LISTED RECORDS -
Start of Block

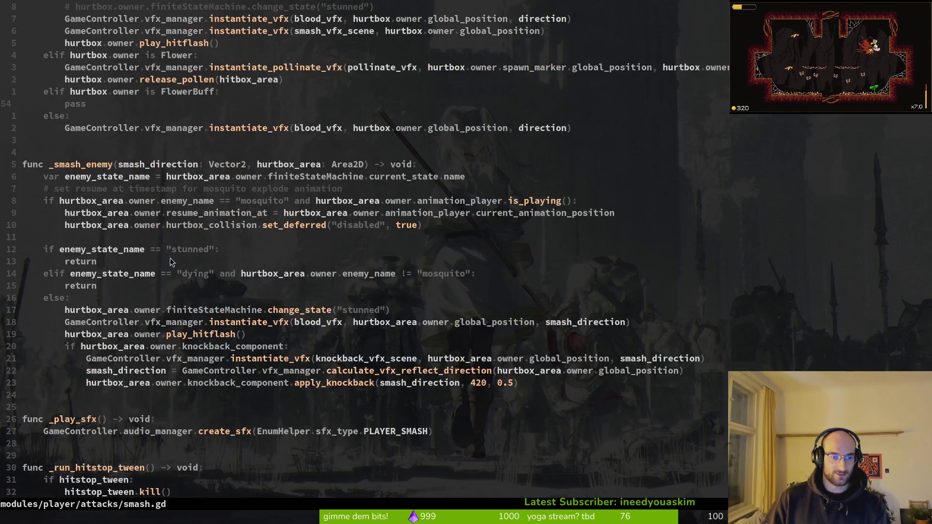
{"action": "left_click", "coordinate": [139, 310]}
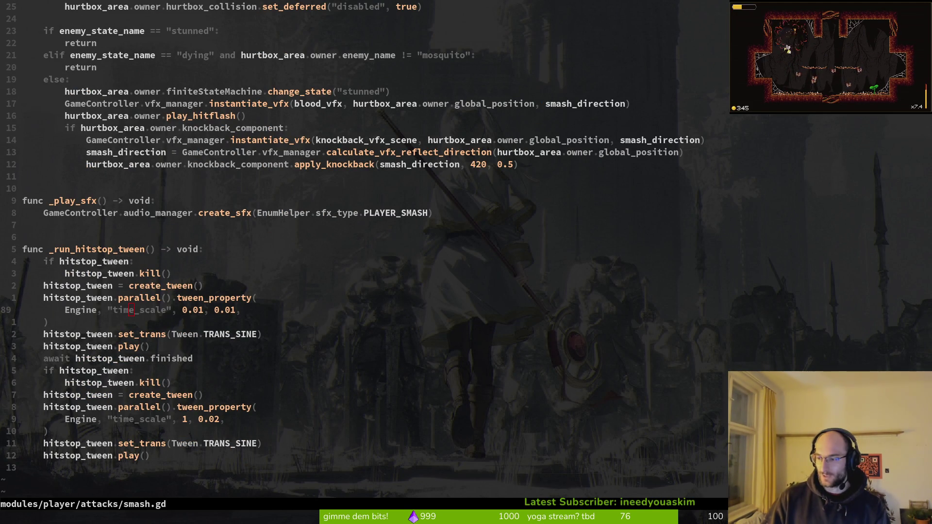
{"action": "key", "text": "alt+Tab"}
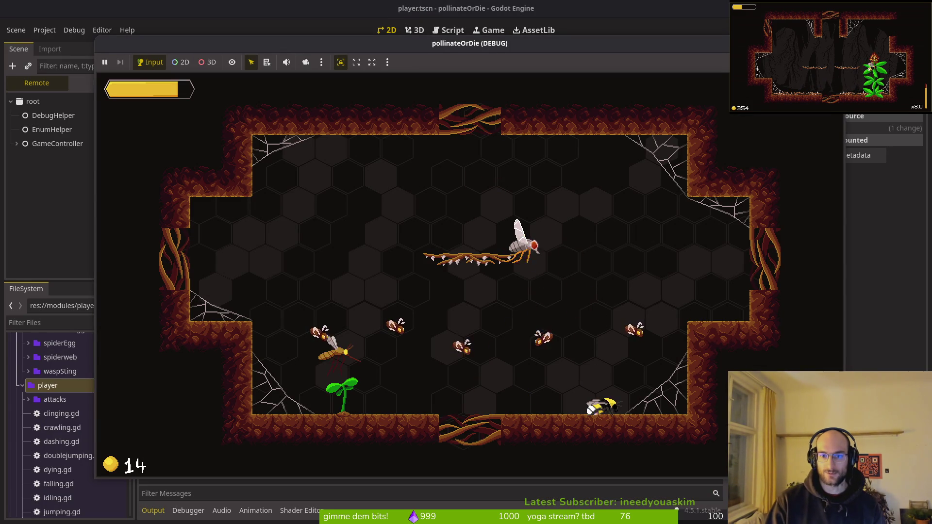
Smash the hive-room enemies twice, then pause and quit the run to the main menu.
{"action": "key", "text": "Left"}
{"action": "key", "text": "Left"}
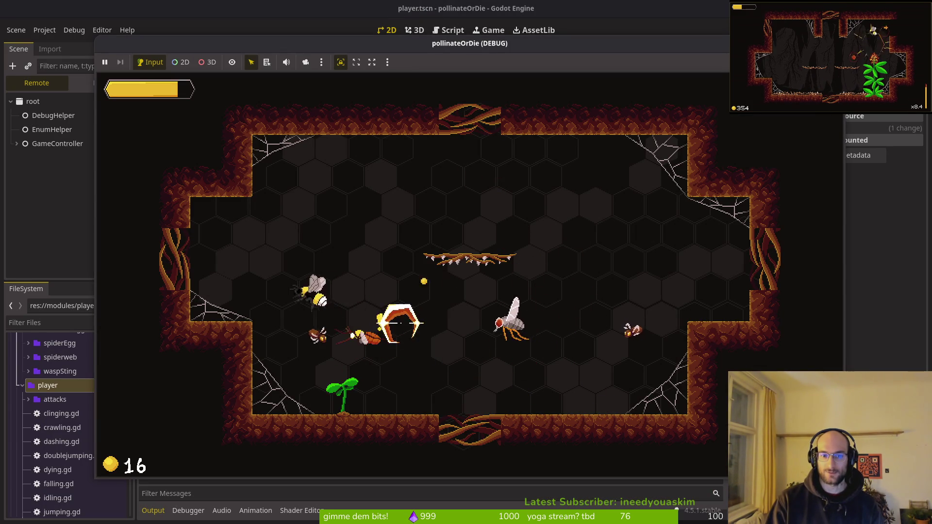
{"action": "key", "text": "Right"}
{"action": "key", "text": "Right"}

End of Block

TASK BRIEF -
Transcribe each line above exactly, pictures excluded.

RESULT OF THIS TASK -
{"action": "left_click", "coordinate": [139, 310]}
{"action": "key", "text": "alt+Tab"}
Smash the hive-room enemies twice, then pause and quit the run to the main menu.
{"action": "key", "text": "Left"}
{"action": "key", "text": "Left"}
{"action": "key", "text": "Right"}
{"action": "key", "text": "Right"}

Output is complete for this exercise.